▶ **Teks Bacaan**
============================================================

Sebagaimana dilengkapi oleh Pasal 27 ayat 2 dan Pasal 34, peran negara dalam
sistem ekonomi kerakyatan antara lain meliputi lima hal sebagai berikut: (1)
mengembangkan koperasi (2) mengembangkan BUMN; (3) memastikan pemanfaatan bumi,
air, dan segala kekayaan yang terkandung didalamnya bagi sebesar-besarnya
kemakmuran rakyat; (4) memenuhi hak setiap warga negara untuk mendapatkan
pekerjaan dan penghidupan yang layak; (5) memelihara fakir miskin dan anak
terlantar. Ekonomi kerakyatan ini dikembangkan berdasarkan pengetahuan dan
keterampilan masyarakat local dalam mengelola lingkungan dan tanah mereka
secara turun temurun. Aktivitas ekonomi kerakyatan ini terkait dengan ekonomi
sub sisten antara lain pertanian tradisional seperti perburuan, perkebunan,
mencari ikan, dan lainnnya kegiatan disekitar lingkungan alamnya serta
kerajinan tangan dan industri rumahan. Kesemua kegiatan ekonomi tersebut
dilakukan dengan pasar tradisional dan berbasis masyarakat, artinya hanya
ditujukan untuk menghidupi dan memenuhi kebutuhan hidup masyarakatnya sendiri.
Kegiatan ekonomi dikembangkan untuk membantu dirinya sendiri dan masyarakatnya,
sehingga tidak mengekploitasi sumber daya alam yang ada.
Dalam UUD 1945 pasal 33 ayat 1 yang berbunyi, “Perekonomian disusun atas usaha
bersama berdasar atas asas kekeluargaan, di sini secara jelas nampak bahwa
Indonesia menjadikan asas kekeluargaan sebagai fondasi dasar perekonomiannya.

============================================================

▶ **Latihan Soal**
A: Sebutkan semua peran negara dalam sistem ekonomi kerakyatan yang dirinci dalam teks tentang ekonomi kerakyatan.
B: Ganti "pasar tradisional" dengan "pasar lokal" pada bagian teks tentang ekonomi kerakyatan yang dimulai dengan "mengembangkan koperasi (2)" dan berlanjut hingga "hidup masyarakatnya sendiri.", lalu tuliskan kembali bagian tersebut.

▶ **Data Masukan**
============================================================

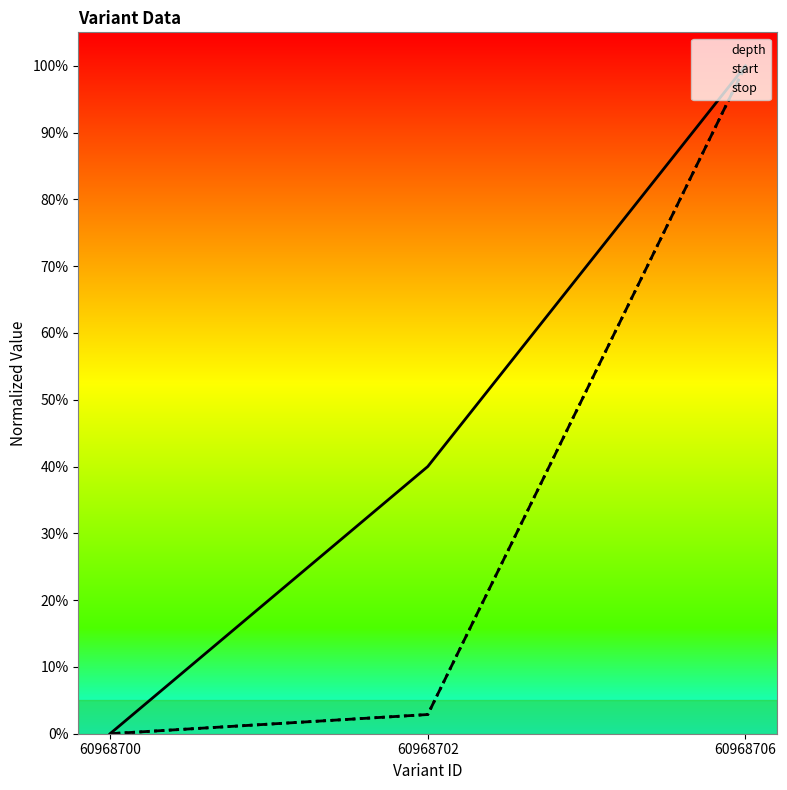

Reading left to right, extract all data points from this chart.

depth: 0.0	0.4	1.0
start: 0.0	0.0	1.0
stop: 0.0	0.0	1.0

============================================================

▶ **Pembahasan Soal**
A:
1. Mengembangkan koperasi.
2. Mengembangkan BUMN.
3. Memastikan pemanfaatan bumi, air, dan segala kekayaan yang terkandung didalamnya bagi sebesar-besarnya kemakmuran rakyat.
4. Memenuhi hak setiap warga negara untuk mendapatkan pekerjaan dan penghidupan yang layak.
5. Memelihara fakir miskin dan anak terlantar.

B:
mengembangkan koperasi (2) mengembangkan BUMN; (3) memastikan pemanfaatan bumi,
air, dan segala kekayaan yang terkandung didalamnya bagi sebesar-besarnya
kemakmuran rakyat; (4) memenuhi hak setiap warga negara untuk mendapatkan
pekerjaan dan penghidupan yang layak; (5) memelihara fakir miskin dan anak
terlantar. Ekonomi kerakyatan ini dikembangkan berdasarkan pengetahuan dan
keterampilan masyarakat local dalam mengelola lingkungan dan tanah mereka
secara turun temurun. Aktivitas ekonomi kerakyatan ini terkait dengan ekonomi
sub sisten antara lain pertanian tradisional seperti perburuan, perkebunan,
mencari ikan, dan lainnnya kegiatan disekitar lingkungan alamnya serta
kerajinan tangan dan industri rumahan. Kesemua kegiatan ekonomi tersebut
dilakukan dengan pasar lokal dan berbasis masyarakat, artinya hanya
ditujukan untuk menghidupi dan memenuhi kebutuhan hidup masyarakatnya sendiri.